Re: The Revenge of the Geeks

From: Arne Vajh°j <>
Date: Thu, 24 Jan 2013 11:06:53 -0500
Message-ID: <51015c23$0$289$>

On 1/23/2013 11:47 PM, BGB wrote:
> On 1/23/2013 7:17 PM, Arne Vajh°j wrote:
>> On 1/23/2013 5:35 AM, BGB wrote:
>>> On 1/23/2013 3:25 AM, Arved Sandstrom wrote:

>>>> On 01/23/2013 02:21 AM, BGB wrote:
>>>>> On 1/22/2013 11:33 PM, Kevin McMurtrie wrote:
>>>>>> Yes, it is a shame that Oracle runs Java but Sun wasn't so great
>>>>>> at it
>>>>>> either.  Both pushed for high cost, high complexity "enterprise
>>>>>> edition"
>>>>>> libraries that come and go like fashion but dragged their feet on
>>>>>> streamlining the language itself.
>>>>> much agreed...
>>>>> the lack of "streamlining" of the core language is admittedly one
>>>>> of my
>>>>> bigger complaints about Java at present.
>>>>> this is along with what few new features are added to the core
>>>>> language
>>>>> (and to the JVM) are IMO far too often via ugly hacks.

>>>> I'm not too worried about Java the language being close to stagnant, so
>>>> long as library development is up to par.
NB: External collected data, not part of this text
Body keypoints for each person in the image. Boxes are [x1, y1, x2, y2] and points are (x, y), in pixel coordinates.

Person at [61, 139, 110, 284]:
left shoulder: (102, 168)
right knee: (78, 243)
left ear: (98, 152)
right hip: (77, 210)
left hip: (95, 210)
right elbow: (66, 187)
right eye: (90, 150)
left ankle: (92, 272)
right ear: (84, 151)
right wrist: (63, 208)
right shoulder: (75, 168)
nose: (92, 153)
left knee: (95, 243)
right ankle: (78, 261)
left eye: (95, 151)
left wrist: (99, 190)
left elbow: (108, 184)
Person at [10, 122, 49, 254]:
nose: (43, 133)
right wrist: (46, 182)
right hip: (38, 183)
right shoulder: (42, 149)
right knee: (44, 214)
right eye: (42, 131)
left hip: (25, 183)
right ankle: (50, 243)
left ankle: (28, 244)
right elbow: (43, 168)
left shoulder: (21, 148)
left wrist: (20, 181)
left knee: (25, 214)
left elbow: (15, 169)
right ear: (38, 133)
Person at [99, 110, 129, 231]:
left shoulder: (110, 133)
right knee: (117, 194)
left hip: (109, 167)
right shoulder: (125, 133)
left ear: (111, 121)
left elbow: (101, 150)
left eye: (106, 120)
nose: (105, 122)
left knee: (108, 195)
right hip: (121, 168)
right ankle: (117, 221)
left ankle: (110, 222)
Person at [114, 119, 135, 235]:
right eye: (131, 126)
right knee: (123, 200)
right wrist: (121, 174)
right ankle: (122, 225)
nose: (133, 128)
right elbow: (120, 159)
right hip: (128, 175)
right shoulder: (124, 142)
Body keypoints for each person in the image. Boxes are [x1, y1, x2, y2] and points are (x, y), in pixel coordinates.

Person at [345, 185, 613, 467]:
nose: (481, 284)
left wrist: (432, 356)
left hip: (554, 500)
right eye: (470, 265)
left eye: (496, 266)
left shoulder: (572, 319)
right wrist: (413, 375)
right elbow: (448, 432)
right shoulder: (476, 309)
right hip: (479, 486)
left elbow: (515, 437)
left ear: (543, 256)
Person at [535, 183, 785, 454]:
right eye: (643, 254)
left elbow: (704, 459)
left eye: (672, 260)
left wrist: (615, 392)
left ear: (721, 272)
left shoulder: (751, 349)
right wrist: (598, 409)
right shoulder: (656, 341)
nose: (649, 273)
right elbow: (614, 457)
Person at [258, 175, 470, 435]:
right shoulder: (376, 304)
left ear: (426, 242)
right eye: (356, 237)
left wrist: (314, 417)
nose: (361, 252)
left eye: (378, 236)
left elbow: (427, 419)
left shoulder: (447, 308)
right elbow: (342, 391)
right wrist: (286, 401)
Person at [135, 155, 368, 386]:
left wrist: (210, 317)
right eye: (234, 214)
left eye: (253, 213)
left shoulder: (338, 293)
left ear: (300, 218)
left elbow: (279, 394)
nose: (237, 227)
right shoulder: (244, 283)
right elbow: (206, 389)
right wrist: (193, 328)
Because if the solution I've
>>>> selected includes the JVM, then often Scala or Clojure are better
>>>> choices for high-productivity coding. Myself I don't care if Java the
>>>> language ever gets updated again - it's not important. The innovation
>>>> shifted away from Java the language years ago; there are better JVM
>>>> options now.

>>>> So I would disagree with both you and Kevin that "streamlining" the
>>>> core
>>>> language is all that important. You can't do enough of it to core Java
>>>> to make it worthwhile, without major changes. So why bother now? What's
>>>> important actually *are* those "high cost, high complexity EE
>>>> libraries", plus the later SE/EE-agnostic libraries like concurrency.
>>> yes, but the lack of polish for the core language doesn't really make
>>> using Java a particularly attractive option when contrasted against,
>>> say, C++ or C#.
>> I don't think Java should worry about C++. For business apps, then
>> C++ is not really an option. And business apps is what Java is good
>> at.
> some of us never go anywhere near business apps though...
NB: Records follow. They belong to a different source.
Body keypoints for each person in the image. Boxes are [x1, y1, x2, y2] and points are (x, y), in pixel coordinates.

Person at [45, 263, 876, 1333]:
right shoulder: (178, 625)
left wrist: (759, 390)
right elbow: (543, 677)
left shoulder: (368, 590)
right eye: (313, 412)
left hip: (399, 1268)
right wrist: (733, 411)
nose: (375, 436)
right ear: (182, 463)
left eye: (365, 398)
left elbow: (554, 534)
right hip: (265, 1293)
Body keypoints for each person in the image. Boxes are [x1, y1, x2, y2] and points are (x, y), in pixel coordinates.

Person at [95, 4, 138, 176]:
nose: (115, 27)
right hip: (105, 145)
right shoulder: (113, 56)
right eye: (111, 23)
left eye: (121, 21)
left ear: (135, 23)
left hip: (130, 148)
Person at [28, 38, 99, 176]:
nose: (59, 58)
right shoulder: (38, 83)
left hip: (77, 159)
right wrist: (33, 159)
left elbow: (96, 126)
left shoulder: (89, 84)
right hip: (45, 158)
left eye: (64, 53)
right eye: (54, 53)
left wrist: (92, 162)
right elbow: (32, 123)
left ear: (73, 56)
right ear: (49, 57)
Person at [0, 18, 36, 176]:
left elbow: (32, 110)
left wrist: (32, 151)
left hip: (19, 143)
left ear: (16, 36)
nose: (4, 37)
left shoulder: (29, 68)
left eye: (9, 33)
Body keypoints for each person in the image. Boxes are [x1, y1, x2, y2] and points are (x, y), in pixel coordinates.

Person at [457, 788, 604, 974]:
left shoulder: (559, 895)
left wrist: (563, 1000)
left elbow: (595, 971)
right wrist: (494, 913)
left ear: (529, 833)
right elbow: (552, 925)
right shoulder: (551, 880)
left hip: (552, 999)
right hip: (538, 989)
Yes. But then Java may not be the obvious choice.

> for example, I am mostly at-present a game developer, with side areas in
> audio/video processing (writing codecs, ...), and am also into things
> like compilers and scripting VM technology.
> these are generally areas where C and C++ have a much stronger hold.
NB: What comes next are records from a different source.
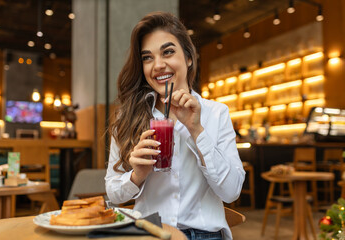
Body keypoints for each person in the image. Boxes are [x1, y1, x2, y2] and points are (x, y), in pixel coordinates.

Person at [105, 11, 245, 240]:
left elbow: (231, 192)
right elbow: (113, 192)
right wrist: (136, 176)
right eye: (147, 57)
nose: (158, 65)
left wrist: (196, 131)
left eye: (168, 52)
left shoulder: (217, 113)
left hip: (204, 234)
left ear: (188, 58)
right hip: (150, 232)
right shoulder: (127, 117)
Java is probably almost non-existing on the graphical side.

I believe some multi-player games use Java server side.

>> C# is a pretty good language.
> in general, yes, it is ok.
> its main selling points IMO are its reasonably fast compile times and
> ease of quickly throwing together GUIs in WinForms, ...

WinForms was supplemented with a slight taste of replaced with WPF 7 years ago.

>>>> 90% of developer productivity is achieved by adept and informed use of
>>>> what other people have written: libraries.

>>> potentially, but if a person can choose freely, all the major language
>>> options have libraries. not necessarily all the same libraries, but
>>> libraries none-the-less...
>> Maybe in the SE space, but not in the EE space.
> AFAIK, Java EE costs money though, and I somehow suspect probably most
> end-users have Java SE installed.

No - Java EE does not necessarily cost money. JBoss, Tomcat etc. can be used for free.

Java EE is server side. Client side will typical be browser, but can in theory also be a Java SE desktop app or a .NET/native desktop app.

> but, in any case, with the other languages there are a wide range of
> libraries available, many under fairly open licenses (like MIT or BSD),
> and there is a lot more GPL stuff available,

In the EE space you would need to look at CORBA or DCOM.

You would prefer Java EE believe me.